Salmos 92

Salmo 92

Salmo. para cantarse en sábado. 1 ¡Cuán bueno, Señor, es darte gracias y entonar, oh Altísimo, salmos a tu nombre;

2. proclamar tu gran amor por la mañana, y tu fidelidad por la noche,

3. al son del decacordio y de la lira; al son del arpa y del salterio!

4. Tú, Señor, me llenas de alegría con tus maravillas; por eso alabaré jubiloso las obras de tus manos.

5. Oh Señor, ¡cuán imponentes son tus obras, y cuán profundos tus pensamientos!

6. Los insensatos no lo saben, los necios no lo entienden:

7. aunque broten como hierba los impíos, y florezcan todos los malhechores, para siempre serán destruidos.

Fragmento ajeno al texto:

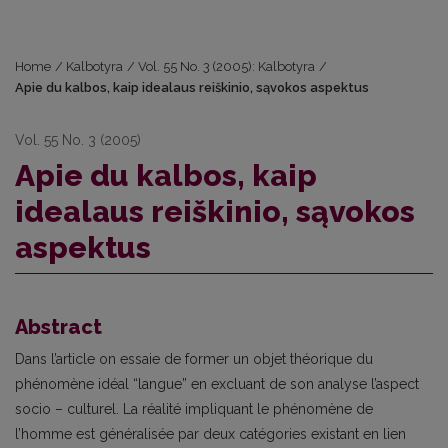
Home
/
Kalbotyra
/
Vol. 55 No. 3 (2005): Kalbotyra
/
Apie du kalbos, kaip idealaus reiškinio, sąvokos aspektus
Vol. 55 No. 3 (2005)
Apie du kalbos, kaip
idealaus reiškinio, sąvokos
aspektus
Abstract
Dans l’article on essaie de former un objet théorique du
phénomène idéal “langue” en excluant de son analyse l’aspect
socio – culturel. La réalité impliquant le phénomène de
l’homme est généralisée par deux catégories existant en lien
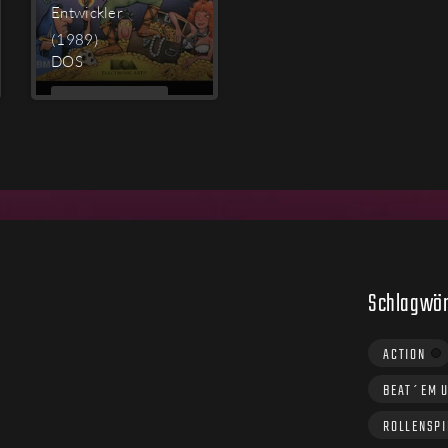
Entwickler
(1989)
DOS
MEHR
LESEN
Schlagwör
ACTION
BEAT´EM 
ROLLENSPI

8. Sólo tú, Señor, serás exaltado para siempre.

9. Ciertamente tus enemigos, Señor, ciertamente tus enemigos perecerán; ¡dispersados por todas partes serán todos los malhechores!

10. Me has dado las fuerzas de un toro; me has ungido con el mejor perfume.

11. Me has hecho ver la caída de mis adversarios y oír la derrota de mis malvados enemigos.

12. Como palmeras florecen los justos; como cedros del Líbano crecen.

13. Plantados en la casa del Señor, florecen en los atrios de nuestro Dios.

14. Aun en su vejez, darán fruto; siempre estarán vigorosos y lozanos,

15. para proclamar: «El Señor es justo; él es mi Roca, y en él no hay injusticia.»